• [Text segment]
● ● ●
- Amazon Prime Video poster
- Genre: Action; Drama; Spy thriller;
- Based on: Citadel
- Developed by: Alessandro Fabbri
- Showrunner: Gina Gardini
- Written by: Alessandro Fabbri; Ilaria Bernardini [it]; Laura Colella; Gianluca Bernardini; Giordana Mari;
- Directed by: Arnaldo Catinari
- Starring: Matilda De Angelis; Lorenzo Cervasio [it]; Maurizio Lombardi; Julia Piaton; Thekla Reuten; Daniele Paoloni; Bernhard Schütz [de]; Filippo Nigro;
- Composer: Mokadelic [it]
- Country of origin: Italy
- Original languages: Italian; English; French;
- No. of seasons: 1
- No. of episodes: 6

Production
- Executive producers: Gina Gardini; Riccardo Tozzi [it]; Marco Chimenz; Giovanni Stabilini; Anthony Russo; Joe Russo; Mike Larocca; Angela Russo-Ostot; Scott Nemes; David Weil;
- Producer: Alessandra Maman
- Cinematography: Diego Dussuel
- Editor: Patrizio Marone [it]
- Running time: 35–50 minutes
- Production companies: Amazon MGM Studios; AGBO; Midnight Radio; Super Epic; Cattleya;

Original release
- Network: Amazon Prime Video
- Release: 10 October 2024

Related
- Citadel; Citadel: Honey Bunny (India);

= Citadel: Diana =

2024 Italian spy action television series

Citadel: Diana is an Italian spy action television miniseries developed by Alessandro Fabbri, based on the American television series Citadel. It was released on Amazon Prime Video on 10 October 2024 and was cancelled after one season.

==Cast==
- Matilda De Angelis as Diana Cavalieri
- Lorenzo Cervasio as Edo Zani
- Maurizio Lombardi as Ettore Zani
- Julia Piaton as Cécile Martin
- Thekla Reuten as Julia Ward Zani
- Bernhard Schütz as Wolfgang Klein
- Filippo Nigro as Gabriele
- Giordana Faggiano as Sara Cavalieri
- Daniele Paoloni as Matteo Spadaro
- Marouane Zotti as Luca Pavan
- Jun Ichikawa as Giada
- Maxim Mehmet as Rainer Weber
- Carlo Sciaccaluga as Enrico Zani
- Sonia Bonny as Agathe

==Episodes==

| No. | Title | Duration | Original release date |
|---|---|---|---|
| 1 | "Split in Two" (Divisa in Due) | 50 min | 10 October 2024 |
| 2 | "War" (Guerra) | 47 min | 10 October 2024 |
| 3 | "Together" (Insieme) | 48 min | 10 October 2024 |
| 4 | "The Zanis" (Gli Zani) | 35 min | 10 October 2024 |
| 5 | "Attack" (Assalto) | 45 min | 10 October 2024 |
| 6 | "Jupiter" (Giove) | 42 min | 10 October 2024 |

==Production==
Filming for the series began in October 2022 and was completed in May 2023. It was filmed in Italy, as well as Lugano, Mendrisio, and Saint-Gotthard Massif in Switzerland. Mokadelic composed the score, which includes the main title theme by Alex Belcher, arranged and produced by the band. The soundtrack was released by Milan Records.

==Release==
The series was released on Amazon Prime Video on 10 October 2024. In April 2025, the series was canceled after one season with the intention to integrate some of its storylines into Citadels second season.
● ● ●
• [Dataset entries]
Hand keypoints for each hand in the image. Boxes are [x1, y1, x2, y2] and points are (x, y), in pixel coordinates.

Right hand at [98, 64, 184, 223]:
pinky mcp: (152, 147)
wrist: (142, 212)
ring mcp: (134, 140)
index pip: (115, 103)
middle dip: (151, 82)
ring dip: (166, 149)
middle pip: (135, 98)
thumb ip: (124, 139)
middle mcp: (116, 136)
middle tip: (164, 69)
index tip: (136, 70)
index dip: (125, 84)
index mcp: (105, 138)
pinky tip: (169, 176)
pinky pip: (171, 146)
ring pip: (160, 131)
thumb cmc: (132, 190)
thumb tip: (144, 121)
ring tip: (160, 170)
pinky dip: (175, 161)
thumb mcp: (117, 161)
● ● ●
• [What is required] Do the following statements agree with the Citadel: Diana article? For each, answer yes or no and quote the words from the article that decide it. (a) Filming on the series finished in May 2023. (b) The fourth episode, "The Zanis," runs 50 minutes. (c) Milan Records released the soundtrack. None of the entries are needed here.

• [Problem solution]
(a) Yes: "was completed in May 2023"
(b) No: "35 min"
(c) Yes: "The soundtrack was released by Milan Records."